What to work on.
Here are the records. Write out exactly the lines between the one holding "Please look closely. Sort" and the one holding "Figure 2: 3-D, field", inclusive.
<<<<
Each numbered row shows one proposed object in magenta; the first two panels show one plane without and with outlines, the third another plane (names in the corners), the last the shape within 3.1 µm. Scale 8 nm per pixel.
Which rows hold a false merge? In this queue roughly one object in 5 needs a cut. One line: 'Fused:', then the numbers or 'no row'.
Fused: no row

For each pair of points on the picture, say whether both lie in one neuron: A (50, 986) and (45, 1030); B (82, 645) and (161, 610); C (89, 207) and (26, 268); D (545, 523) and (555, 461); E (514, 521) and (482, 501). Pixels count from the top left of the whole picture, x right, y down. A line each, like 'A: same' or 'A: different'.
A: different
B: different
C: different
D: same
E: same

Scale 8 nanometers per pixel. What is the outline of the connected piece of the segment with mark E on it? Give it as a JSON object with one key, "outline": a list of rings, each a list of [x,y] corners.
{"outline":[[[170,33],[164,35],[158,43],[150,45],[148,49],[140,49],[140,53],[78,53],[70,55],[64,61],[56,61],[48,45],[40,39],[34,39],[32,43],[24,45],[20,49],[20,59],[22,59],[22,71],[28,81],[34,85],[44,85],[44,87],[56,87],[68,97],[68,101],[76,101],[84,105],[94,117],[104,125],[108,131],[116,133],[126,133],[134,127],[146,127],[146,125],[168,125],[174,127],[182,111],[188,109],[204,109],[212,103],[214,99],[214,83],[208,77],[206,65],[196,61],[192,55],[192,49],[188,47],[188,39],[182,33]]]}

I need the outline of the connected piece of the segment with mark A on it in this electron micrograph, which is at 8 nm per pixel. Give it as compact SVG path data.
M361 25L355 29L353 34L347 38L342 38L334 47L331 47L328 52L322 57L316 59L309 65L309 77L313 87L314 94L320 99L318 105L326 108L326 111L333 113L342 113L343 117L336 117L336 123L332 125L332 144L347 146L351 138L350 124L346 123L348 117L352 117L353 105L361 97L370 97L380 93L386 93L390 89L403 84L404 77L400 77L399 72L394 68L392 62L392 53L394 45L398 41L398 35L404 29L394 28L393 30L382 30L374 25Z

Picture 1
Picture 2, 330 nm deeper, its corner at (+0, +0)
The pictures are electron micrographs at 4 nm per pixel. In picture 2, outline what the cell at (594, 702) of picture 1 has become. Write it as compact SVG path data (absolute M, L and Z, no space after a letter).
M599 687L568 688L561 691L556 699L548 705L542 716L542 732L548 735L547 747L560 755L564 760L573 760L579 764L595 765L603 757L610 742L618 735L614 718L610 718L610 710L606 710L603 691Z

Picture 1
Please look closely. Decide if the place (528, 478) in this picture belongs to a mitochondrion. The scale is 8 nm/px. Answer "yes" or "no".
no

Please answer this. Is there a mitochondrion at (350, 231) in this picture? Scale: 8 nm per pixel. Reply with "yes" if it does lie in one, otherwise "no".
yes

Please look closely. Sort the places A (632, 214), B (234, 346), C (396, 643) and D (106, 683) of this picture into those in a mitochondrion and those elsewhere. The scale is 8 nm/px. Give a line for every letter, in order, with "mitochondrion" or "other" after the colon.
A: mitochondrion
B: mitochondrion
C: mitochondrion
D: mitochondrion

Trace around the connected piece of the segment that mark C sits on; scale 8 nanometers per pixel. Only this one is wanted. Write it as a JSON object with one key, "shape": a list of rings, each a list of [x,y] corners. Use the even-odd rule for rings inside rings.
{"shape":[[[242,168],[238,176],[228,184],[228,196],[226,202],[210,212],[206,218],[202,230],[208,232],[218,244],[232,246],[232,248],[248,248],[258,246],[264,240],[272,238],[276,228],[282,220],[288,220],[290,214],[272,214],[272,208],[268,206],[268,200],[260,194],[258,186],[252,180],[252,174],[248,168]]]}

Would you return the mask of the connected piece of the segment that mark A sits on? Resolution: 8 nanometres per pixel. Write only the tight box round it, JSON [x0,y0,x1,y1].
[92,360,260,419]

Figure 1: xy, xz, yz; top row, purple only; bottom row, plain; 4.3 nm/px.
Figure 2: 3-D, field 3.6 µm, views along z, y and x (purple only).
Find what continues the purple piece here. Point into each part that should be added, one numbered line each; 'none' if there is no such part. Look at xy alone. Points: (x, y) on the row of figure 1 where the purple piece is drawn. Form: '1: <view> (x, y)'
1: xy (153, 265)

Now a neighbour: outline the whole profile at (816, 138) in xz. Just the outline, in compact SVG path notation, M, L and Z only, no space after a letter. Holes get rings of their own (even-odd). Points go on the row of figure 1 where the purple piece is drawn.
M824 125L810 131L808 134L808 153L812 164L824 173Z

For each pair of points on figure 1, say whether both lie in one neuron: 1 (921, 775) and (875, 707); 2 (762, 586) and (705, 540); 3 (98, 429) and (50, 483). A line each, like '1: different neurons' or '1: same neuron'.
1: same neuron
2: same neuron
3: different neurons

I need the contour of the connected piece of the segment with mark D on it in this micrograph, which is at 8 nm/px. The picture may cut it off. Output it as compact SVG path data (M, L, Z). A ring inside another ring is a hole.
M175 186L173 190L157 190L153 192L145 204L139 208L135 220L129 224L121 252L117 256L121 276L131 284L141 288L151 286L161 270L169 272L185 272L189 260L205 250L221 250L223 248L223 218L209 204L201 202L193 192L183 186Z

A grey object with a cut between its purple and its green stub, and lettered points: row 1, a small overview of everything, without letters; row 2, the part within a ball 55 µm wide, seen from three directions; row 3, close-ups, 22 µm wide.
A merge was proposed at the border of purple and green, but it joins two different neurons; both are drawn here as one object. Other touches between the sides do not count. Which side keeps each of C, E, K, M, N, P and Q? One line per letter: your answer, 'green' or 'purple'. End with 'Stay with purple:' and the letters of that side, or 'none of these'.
>>>>
Task solution.
Please look closely. Sort the places A (632, 214), B (234, 346), C (396, 643) and D (106, 683) of this picture into those in a mitochondrion and those elsewhere. The scale is 8 nm/px. Give a line for every letter, in order, with "mitochondrion" or "other" after the colon.
A: mitochondrion
B: mitochondrion
C: mitochondrion
D: mitochondrion

Trace around the connected piece of the segment that mark C sits on; scale 8 nanometers per pixel. Only this one is wanted. Write it as a JSON object with one key, "shape": a list of rings, each a list of [x,y] corners. Use the even-odd rule for rings inside rings.
{"shape":[[[242,168],[238,176],[228,184],[228,196],[226,202],[210,212],[206,218],[202,230],[208,232],[218,244],[232,246],[232,248],[248,248],[258,246],[264,240],[272,238],[276,228],[282,220],[288,220],[290,214],[272,214],[272,208],[268,206],[268,200],[260,194],[258,186],[252,180],[252,174],[248,168]]]}

Would you return the mask of the connected piece of the segment that mark A sits on? Resolution: 8 nanometres per pixel. Write only the tight box round it, JSON [x0,y0,x1,y1].
[92,360,260,419]

Figure 1: xy, xz, yz; top row, purple only; bottom row, plain; 4.3 nm/px.
Figure 2: 3-D, field 3.6 µm, views along z, y and x (purple only).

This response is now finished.